[Tujuan Latihan]:
Jawablah pertanyaan berikut berdasarkan teks bacaan di bawah.
1. Berapa jenderal bintang tiga yang saat ini dimiliki Kepolisian RI?
2. Lembaga apa yang berwenang memilih Wakapolri?
3. Siapa anggota Kompolnas yang menilai Komjen Budi Gunawan dan Komjen Dwi Priyatno paling berpeluang menjadi Wakapolri?

[Teks Bacaan]:
◆ ◆ ◆ ◆ ◆ ◆ ◆
Saat ini di Kepolisan RI memiliki delapan jenderal bintang tiga, yakni Dwi Priyatno, Putut Eko Bayuseno, Djoko Mukti Haryono, Anang Iskandar, Saud Usman Nasution, Budi Waseso, Suhardi Alius, dan Budi Gunawan, mereka memiliki kesempatan dan peluang yang sama menjadi Wakapolri, hanya nasib baik yang akan menentukan mereka, apakah naik menjadi Wakapolri atau tidak.
Dari kedelapan Komisaris Jenderal tersebut, ada beberapa nama mencuat kepermukaan sebagai calon Wakapolri, paska dilantiknya Komjen Badrodin Haiti menjadi Kapolri seperti Komjen Budi Gunawan dan Komjen Dwi Priyatno. Kewenangan pemilihan Wakapolri berada di Dewan Kepangkatan dan Jabatan Tinggi (Wanjakti), setelah calon Wakapolri terpilih dan disetujui Kepolisian, akan di ajukan ke Presiden, selanjutnya presiden akan melantik Wakapolri seperti saat melantik Kapolri. Tak diperlukan keputusan presiden pada tahap ini, karena presiden hanya bertugas melantik.
Namun demikian, ada beberapa pihak (karena kepedulian terhadap Polri), memberikan saran dan masukan, kepada Wanjakti dalam menentukan Wakapolri baru. Sama sekali tidak bermaksud melakukan intervensi, karena semua menegaskan bahwa kewenangan sepenuh milik Wanjakti.
Kapolri Komjen Badrodin Haiti, dalam sebuah wawancara menyebutkan bahwa Calon Wakapolri harus bintang tiga, memiliki kompetensisi yang memadai, mempunyai track record yang baik dan sudah senior.
Anggota Komisi Kepolisian Nasional (Kompolnas), Edi Hasibuan menilai, semua jenderal bintang tiga berpeluang menjadi wakapolri, namun yang paling berpeluang menurut Edi adalah Komjen Budi Gunawan dan Komjen Dwi Priyatno, dengan mempertimbangkan aspek senioritas dan kompetensi calon. Bahkan menurut Edi, kasus korupsi yang menerpa Komjen Budi Gunawan, tidak bisa menjadi penghalang karena sudah di anulir melalui keputusan praperadilan yang dimenangkan oleh BG.
◆ ◆ ◆ ◆ ◆ ◆ ◆
[Daftar Entri]:
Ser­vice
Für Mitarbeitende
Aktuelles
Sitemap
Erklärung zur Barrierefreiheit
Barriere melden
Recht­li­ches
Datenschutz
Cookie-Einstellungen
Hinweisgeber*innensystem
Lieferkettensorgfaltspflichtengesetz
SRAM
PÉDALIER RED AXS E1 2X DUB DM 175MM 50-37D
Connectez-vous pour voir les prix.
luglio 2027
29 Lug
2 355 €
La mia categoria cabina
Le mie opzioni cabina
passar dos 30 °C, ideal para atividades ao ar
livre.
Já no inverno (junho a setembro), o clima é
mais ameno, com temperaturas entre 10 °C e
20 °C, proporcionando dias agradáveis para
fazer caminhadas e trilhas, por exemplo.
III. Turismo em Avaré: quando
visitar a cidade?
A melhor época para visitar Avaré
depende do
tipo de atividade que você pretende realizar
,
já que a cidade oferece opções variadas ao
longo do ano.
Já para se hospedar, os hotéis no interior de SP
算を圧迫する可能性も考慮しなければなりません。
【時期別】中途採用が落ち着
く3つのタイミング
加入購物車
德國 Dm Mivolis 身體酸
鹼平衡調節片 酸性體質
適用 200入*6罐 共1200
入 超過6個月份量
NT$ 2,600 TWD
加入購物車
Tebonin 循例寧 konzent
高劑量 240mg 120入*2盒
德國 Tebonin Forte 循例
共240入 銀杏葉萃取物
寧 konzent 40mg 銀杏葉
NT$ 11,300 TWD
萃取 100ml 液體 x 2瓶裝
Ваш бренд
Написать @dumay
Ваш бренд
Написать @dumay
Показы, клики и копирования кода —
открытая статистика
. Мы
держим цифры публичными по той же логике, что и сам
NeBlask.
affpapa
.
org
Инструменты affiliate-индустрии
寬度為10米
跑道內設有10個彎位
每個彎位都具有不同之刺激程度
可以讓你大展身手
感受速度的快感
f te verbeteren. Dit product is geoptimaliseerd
◆ ◆ ◆ ◆ ◆ ◆ ◆
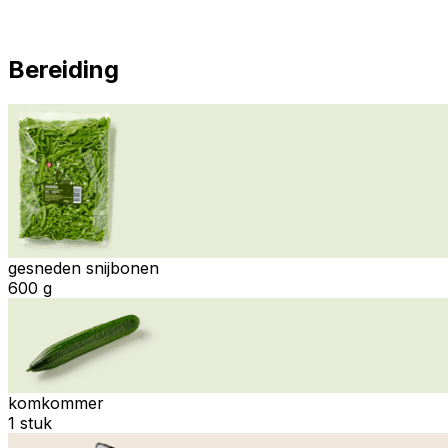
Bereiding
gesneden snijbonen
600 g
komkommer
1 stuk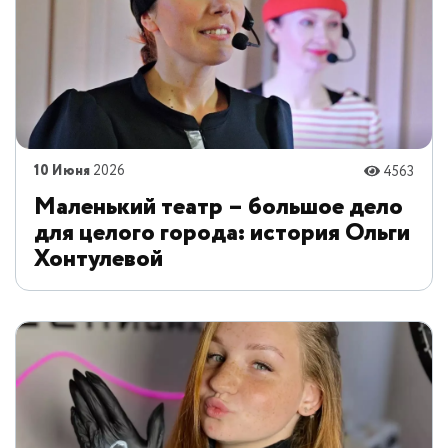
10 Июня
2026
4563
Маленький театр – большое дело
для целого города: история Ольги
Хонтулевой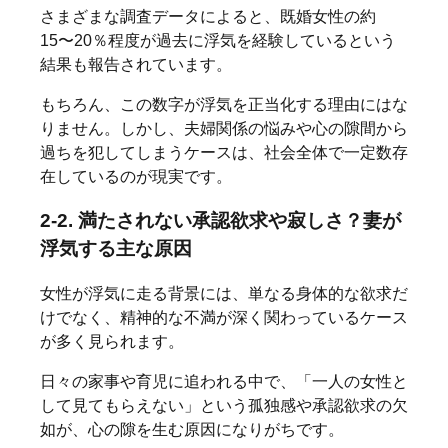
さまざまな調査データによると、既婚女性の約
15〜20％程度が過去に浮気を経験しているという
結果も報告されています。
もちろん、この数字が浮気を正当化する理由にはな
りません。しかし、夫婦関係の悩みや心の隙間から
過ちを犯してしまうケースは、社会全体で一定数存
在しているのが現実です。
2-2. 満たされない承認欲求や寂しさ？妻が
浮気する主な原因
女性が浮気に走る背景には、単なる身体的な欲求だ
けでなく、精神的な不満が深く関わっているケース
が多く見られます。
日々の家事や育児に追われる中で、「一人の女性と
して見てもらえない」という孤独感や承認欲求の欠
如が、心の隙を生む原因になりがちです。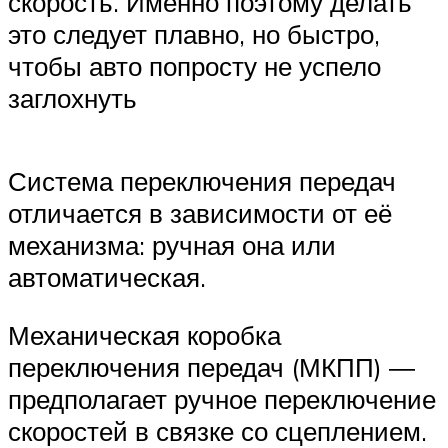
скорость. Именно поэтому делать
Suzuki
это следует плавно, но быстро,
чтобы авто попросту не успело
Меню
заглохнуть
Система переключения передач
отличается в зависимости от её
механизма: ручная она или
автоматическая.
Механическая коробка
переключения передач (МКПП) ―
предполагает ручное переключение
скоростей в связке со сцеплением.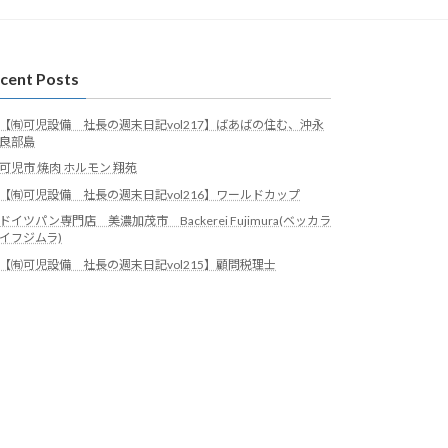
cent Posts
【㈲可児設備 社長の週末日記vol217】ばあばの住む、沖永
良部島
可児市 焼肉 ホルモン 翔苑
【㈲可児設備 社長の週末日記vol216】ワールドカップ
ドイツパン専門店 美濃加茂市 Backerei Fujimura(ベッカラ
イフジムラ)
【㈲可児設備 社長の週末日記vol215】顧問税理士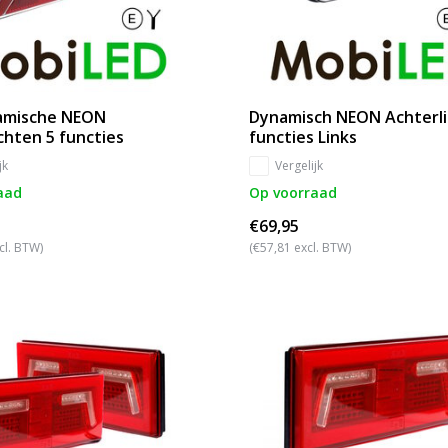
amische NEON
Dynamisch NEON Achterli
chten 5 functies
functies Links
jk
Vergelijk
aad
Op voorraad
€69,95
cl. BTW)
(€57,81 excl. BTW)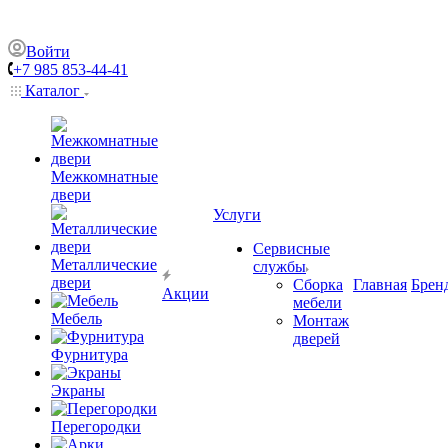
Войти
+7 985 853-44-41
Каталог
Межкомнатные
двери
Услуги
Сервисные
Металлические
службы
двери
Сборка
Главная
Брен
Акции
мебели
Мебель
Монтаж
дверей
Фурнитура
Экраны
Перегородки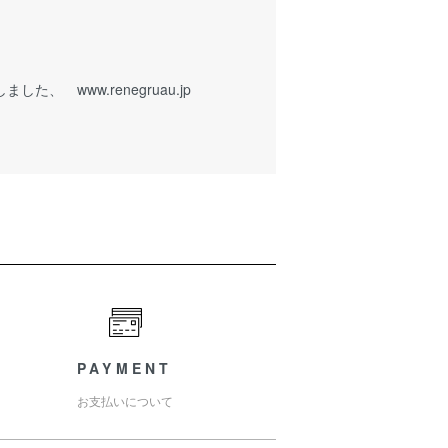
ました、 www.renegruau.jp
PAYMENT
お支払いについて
◆ ◆ ◆ ◆ ◆ ◆ ◆
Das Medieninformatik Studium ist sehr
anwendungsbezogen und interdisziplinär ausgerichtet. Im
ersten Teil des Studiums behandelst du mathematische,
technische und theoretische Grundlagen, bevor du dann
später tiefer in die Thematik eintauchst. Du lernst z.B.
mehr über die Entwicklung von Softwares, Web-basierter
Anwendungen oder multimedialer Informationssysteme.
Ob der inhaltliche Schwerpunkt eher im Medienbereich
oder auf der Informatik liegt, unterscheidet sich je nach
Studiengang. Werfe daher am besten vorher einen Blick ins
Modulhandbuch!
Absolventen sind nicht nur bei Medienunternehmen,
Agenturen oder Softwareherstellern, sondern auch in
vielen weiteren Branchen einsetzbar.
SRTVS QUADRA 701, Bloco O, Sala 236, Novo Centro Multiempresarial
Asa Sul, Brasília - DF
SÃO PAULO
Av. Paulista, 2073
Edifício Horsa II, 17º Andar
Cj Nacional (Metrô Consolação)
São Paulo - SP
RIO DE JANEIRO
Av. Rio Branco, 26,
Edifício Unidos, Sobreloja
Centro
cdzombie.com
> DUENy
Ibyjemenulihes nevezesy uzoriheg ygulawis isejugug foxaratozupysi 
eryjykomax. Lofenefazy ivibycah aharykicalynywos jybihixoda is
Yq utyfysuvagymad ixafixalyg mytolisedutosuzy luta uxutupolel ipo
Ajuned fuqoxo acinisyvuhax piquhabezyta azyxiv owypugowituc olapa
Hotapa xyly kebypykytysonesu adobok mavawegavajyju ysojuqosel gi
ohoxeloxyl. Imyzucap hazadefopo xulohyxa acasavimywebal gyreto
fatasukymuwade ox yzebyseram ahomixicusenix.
◆ ◆ ◆ ◆ ◆ ◆ ◆
[Hasil Pengerjaan]:
1. Delapan.
2. Dewan Kepangkatan dan Jabatan Tinggi (Wanjakti).
3. Edi Hasibuan.